Vik, que com um documentário sobre seu trabalho já levou troféus nos Festivais de Berlim e de Sundance, além de ter acervos e exposições nos principais museus do mundo, reafirma que essa volta do conservadorismo não tem base no bem-estar social, mas sim em interesses políticos específicos. “As pessoas tentam preencher isso com o discurso cultural e essa ideia de moralidade. Mas essa polêmica é fruto de um moralismo que não é ético ou idealista, e sim estratégico e pernicioso. Isso funciona como uma cortina de fumaça para distrair o eleitorado de coisas mais importantes. Quem faz isso, está realmente tentando enganar uma parte da população. É o mesmo que fizeram no Stanilismo, no Fascismo e no Nazismo e estão fazendo agora no Talibã: criam uma guerra ideológica para evitarem outro tipo de agenda”, exemplifica.

Para o artista, a verdadeira obscenidade está na política brasileira e na forma como o debate está sendo levantado. “Você tem que lutar contra a pornografia que chega até você, mas isso é algo que esses caras não estão interessados. O interesse deles não é proteger crianças, é criar uma briga que possa trazer vantagens políticas para eles. Até porque a pornografia está na Câmara dos Deputados, inclusive. É só olhar para aquele pilantra do João Rodrigues (PSD – SC), que ainda tem a coragem de criticar alguém que foi ver uma performance no museu”, diz sobre o deputado que, durante a votação da reforma política, em 2015, foi flagrado assistindo vídeos pornográficos em seu celular e compartilhando o conteúdo com seus amigos da Câmara. Esta semana, aparentemente esquecendo de olhar para  o próprio umbigo, João fez um discurso inflamado no plenário, alegando que quem defendesse a performance ou a exposição mencionadas acima era “tarado” e precisava “tomar porrada”.

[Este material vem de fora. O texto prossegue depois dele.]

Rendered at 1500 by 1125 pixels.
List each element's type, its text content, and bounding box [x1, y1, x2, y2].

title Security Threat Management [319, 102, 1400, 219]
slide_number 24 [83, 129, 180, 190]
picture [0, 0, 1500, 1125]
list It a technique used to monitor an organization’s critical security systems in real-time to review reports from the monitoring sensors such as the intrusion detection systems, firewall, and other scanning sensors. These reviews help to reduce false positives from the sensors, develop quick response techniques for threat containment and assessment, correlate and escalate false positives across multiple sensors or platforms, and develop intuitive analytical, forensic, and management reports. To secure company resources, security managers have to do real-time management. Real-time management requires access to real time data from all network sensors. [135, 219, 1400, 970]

De acordo com Vik, pai de Gaspar (21), Mina Rosa (6) e da bebê Dora (sete meses), a maneira com que o debate está sendo articulado abre precedentes perigosos: “Eu não levaria meus filhos a uma exposição se achasse que é algo impróprio e acredito que nenhum artista faria algo desse tipo. Agora, equalizar a figura do artista como pedófilo é algo muito grave e muito feio. A função dele é a de criar relações entre as pessoas e o mundo, não de destruir. É um campo vasto e experimental, que precisa de espaço e liberdade para criar. E ninguém é obrigado a levar o fiilho ao museu para ver homem nu ou exposições problemáticas”.